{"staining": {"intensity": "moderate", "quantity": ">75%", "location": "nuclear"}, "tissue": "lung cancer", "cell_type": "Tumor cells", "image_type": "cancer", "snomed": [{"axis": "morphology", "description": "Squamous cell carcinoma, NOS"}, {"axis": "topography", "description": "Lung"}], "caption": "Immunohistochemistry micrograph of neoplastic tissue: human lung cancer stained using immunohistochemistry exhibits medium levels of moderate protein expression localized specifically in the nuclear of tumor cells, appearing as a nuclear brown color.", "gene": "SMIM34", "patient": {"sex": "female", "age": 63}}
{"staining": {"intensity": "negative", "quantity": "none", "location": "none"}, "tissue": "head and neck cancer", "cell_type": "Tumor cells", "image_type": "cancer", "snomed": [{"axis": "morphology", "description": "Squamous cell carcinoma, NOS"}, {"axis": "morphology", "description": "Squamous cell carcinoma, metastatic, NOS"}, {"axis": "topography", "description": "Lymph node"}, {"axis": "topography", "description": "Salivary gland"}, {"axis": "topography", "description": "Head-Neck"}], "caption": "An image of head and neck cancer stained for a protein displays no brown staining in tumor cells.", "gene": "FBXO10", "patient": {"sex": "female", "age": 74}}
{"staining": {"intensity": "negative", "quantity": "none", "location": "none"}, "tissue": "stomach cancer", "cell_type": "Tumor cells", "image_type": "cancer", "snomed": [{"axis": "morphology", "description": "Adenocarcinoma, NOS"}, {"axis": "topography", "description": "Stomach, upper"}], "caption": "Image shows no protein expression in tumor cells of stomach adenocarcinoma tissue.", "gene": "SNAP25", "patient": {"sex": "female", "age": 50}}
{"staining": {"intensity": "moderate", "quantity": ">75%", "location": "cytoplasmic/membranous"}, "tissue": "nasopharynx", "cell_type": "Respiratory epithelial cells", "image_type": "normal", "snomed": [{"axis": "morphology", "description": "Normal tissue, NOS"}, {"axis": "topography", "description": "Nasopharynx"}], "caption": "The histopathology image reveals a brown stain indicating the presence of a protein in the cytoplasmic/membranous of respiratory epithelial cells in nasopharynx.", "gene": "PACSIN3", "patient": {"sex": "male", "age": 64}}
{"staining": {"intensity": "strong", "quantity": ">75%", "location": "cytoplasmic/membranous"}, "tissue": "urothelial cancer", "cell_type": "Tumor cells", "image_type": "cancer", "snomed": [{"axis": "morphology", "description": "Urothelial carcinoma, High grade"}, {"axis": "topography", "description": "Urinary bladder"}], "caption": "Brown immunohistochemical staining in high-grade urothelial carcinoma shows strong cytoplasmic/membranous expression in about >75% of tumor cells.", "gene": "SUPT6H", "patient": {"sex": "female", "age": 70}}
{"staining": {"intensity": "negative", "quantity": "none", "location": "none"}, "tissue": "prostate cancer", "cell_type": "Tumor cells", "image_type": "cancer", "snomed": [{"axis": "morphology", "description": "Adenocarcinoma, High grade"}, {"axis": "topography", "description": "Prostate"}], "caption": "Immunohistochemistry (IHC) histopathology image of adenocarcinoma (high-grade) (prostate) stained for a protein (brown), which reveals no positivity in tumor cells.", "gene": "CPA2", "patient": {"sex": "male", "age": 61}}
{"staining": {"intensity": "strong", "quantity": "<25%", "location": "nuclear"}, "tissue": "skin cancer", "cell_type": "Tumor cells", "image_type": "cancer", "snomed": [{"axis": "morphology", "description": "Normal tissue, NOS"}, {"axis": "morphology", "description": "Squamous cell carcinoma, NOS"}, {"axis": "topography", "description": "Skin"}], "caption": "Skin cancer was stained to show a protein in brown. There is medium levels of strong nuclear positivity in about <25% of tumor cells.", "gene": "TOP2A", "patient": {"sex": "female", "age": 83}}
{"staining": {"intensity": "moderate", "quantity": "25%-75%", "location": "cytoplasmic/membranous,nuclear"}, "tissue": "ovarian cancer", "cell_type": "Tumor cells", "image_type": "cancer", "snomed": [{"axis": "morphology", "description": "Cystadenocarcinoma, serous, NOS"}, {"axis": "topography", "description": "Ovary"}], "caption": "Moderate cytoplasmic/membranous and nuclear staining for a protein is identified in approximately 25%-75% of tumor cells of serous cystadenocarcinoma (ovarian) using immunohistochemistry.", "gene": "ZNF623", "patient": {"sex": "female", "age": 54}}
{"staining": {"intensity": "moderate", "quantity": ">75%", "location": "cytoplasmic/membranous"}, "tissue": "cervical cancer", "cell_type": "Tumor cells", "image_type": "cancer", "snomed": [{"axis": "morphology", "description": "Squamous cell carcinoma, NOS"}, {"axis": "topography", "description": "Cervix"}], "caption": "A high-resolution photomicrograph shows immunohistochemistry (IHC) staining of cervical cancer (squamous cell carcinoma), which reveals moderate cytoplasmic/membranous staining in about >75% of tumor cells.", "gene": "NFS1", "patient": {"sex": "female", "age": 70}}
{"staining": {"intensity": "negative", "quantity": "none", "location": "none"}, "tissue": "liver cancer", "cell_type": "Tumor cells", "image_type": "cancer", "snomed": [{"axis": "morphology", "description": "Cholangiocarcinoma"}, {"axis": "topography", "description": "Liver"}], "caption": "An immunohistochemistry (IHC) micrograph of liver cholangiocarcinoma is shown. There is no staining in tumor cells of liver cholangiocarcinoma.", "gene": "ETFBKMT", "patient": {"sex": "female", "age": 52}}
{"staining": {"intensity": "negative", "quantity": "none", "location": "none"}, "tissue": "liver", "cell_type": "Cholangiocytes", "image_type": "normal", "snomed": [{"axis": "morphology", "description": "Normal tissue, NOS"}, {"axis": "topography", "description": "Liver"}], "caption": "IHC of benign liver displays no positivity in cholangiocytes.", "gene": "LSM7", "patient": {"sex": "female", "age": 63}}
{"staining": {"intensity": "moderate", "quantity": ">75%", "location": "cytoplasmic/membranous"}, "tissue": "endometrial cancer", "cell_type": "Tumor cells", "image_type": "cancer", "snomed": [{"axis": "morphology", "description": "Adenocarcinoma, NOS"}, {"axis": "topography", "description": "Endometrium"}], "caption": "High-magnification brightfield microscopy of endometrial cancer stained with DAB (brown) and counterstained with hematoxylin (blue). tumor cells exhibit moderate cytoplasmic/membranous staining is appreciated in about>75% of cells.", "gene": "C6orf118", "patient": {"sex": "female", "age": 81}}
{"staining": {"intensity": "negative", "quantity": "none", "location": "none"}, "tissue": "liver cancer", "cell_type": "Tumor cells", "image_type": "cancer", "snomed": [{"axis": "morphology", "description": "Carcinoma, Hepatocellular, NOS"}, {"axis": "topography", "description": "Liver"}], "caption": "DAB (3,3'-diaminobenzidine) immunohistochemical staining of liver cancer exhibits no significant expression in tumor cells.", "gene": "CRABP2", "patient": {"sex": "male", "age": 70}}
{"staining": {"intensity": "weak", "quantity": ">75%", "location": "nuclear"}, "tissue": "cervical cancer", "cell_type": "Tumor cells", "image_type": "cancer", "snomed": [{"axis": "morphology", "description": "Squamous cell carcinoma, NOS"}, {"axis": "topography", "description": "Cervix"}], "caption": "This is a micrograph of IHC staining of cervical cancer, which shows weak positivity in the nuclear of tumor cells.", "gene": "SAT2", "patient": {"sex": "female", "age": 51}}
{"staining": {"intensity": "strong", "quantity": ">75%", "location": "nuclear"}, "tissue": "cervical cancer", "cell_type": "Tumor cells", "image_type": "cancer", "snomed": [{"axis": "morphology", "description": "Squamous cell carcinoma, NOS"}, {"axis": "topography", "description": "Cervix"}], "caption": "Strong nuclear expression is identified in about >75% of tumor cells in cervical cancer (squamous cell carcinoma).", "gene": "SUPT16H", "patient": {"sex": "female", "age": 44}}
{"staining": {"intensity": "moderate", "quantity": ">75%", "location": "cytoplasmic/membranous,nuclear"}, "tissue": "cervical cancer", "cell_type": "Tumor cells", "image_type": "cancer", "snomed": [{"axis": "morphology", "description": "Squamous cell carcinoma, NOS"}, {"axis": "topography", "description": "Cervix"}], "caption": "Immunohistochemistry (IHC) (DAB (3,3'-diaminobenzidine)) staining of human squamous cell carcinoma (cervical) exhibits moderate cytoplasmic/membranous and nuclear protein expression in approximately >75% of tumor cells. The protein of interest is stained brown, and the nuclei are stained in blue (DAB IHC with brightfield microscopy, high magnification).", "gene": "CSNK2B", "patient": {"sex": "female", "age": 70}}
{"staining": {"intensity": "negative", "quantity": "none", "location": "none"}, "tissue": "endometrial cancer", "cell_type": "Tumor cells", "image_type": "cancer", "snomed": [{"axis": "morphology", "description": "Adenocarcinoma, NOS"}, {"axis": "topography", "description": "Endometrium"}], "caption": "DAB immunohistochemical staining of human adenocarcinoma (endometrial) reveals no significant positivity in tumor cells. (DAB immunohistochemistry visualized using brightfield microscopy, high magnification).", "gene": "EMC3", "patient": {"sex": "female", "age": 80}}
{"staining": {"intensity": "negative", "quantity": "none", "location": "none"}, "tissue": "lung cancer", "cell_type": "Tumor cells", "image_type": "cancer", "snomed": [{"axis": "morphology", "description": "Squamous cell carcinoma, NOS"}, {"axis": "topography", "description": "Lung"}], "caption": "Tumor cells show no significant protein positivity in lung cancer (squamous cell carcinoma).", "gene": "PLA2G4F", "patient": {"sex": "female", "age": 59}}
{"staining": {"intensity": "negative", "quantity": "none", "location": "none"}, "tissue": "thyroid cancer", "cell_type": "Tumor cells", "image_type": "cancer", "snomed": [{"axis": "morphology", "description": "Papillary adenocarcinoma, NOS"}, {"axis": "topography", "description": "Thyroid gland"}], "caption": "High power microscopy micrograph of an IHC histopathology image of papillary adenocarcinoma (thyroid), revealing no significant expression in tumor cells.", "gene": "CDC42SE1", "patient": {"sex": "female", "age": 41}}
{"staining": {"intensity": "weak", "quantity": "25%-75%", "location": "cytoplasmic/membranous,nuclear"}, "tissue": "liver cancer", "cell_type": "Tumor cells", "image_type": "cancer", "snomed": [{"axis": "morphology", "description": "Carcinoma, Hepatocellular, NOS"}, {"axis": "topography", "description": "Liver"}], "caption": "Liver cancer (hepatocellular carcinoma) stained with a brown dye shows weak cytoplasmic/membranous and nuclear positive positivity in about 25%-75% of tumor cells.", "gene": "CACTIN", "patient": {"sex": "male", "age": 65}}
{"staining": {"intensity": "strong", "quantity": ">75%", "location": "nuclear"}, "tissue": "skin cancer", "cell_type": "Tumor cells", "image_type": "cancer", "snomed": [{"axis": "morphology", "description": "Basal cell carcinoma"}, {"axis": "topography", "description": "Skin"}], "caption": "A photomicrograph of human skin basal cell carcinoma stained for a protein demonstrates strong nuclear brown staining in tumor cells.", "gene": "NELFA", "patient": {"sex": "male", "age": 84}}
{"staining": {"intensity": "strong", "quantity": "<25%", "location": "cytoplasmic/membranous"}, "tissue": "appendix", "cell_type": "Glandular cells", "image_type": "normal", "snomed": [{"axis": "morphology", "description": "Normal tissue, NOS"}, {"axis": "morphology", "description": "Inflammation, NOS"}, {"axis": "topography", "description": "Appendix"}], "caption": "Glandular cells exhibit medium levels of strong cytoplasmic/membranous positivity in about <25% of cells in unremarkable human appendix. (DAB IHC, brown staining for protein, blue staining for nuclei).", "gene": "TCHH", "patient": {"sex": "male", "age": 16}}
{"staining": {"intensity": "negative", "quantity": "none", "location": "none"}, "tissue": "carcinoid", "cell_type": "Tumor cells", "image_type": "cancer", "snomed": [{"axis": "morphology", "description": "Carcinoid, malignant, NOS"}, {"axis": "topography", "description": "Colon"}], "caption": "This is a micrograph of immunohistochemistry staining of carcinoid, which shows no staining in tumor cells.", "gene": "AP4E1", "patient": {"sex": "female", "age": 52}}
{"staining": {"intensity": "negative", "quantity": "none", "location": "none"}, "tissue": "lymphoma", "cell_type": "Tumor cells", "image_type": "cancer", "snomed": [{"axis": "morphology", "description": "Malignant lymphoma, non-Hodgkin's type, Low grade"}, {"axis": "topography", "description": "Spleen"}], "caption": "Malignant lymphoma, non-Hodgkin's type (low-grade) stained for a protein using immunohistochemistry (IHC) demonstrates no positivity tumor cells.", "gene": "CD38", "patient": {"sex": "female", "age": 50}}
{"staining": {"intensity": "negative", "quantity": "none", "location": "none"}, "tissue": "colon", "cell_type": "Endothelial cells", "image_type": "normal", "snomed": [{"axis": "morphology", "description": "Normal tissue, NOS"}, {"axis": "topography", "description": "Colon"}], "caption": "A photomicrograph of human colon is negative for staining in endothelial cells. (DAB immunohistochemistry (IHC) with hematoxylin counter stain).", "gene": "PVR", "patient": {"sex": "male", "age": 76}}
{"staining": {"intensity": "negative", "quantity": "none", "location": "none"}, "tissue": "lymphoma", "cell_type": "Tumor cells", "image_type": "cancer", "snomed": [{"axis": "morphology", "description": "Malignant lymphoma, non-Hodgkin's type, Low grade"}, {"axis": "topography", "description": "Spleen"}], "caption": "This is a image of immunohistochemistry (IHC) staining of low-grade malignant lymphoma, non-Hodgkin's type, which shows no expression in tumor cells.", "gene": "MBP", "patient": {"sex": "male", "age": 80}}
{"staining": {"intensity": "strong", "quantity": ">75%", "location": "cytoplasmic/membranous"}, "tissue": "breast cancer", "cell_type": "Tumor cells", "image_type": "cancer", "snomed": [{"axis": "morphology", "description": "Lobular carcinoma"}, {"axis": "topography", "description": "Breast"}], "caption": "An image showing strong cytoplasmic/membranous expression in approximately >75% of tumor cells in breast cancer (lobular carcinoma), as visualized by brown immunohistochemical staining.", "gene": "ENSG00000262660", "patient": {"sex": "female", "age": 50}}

------------------------

Assignment: Among the lines above, repeat exactly those from the line with "of benign liver" to the line with "brightfield microscopy of", counting both ends.

Written solution:
{"staining": {"intensity": "negative", "quantity": "none", "location": "none"}, "tissue": "liver", "cell_type": "Cholangiocytes", "image_type": "normal", "snomed": [{"axis": "morphology", "description": "Normal tissue, NOS"}, {"axis": "topography", "description": "Liver"}], "caption": "IHC of benign liver displays no positivity in cholangiocytes.", "gene": "LSM7", "patient": {"sex": "female", "age": 63}}
{"staining": {"intensity": "moderate", "quantity": ">75%", "location": "cytoplasmic/membranous"}, "tissue": "endometrial cancer", "cell_type": "Tumor cells", "image_type": "cancer", "snomed": [{"axis": "morphology", "description": "Adenocarcinoma, NOS"}, {"axis": "topography", "description": "Endometrium"}], "caption": "High-magnification brightfield microscopy of endometrial cancer stained with DAB (brown) and counterstained with hematoxylin (blue). tumor cells exhibit moderate cytoplasmic/membranous staining is appreciated in about>75% of cells.", "gene": "C6orf118", "patient": {"sex": "female", "age": 81}}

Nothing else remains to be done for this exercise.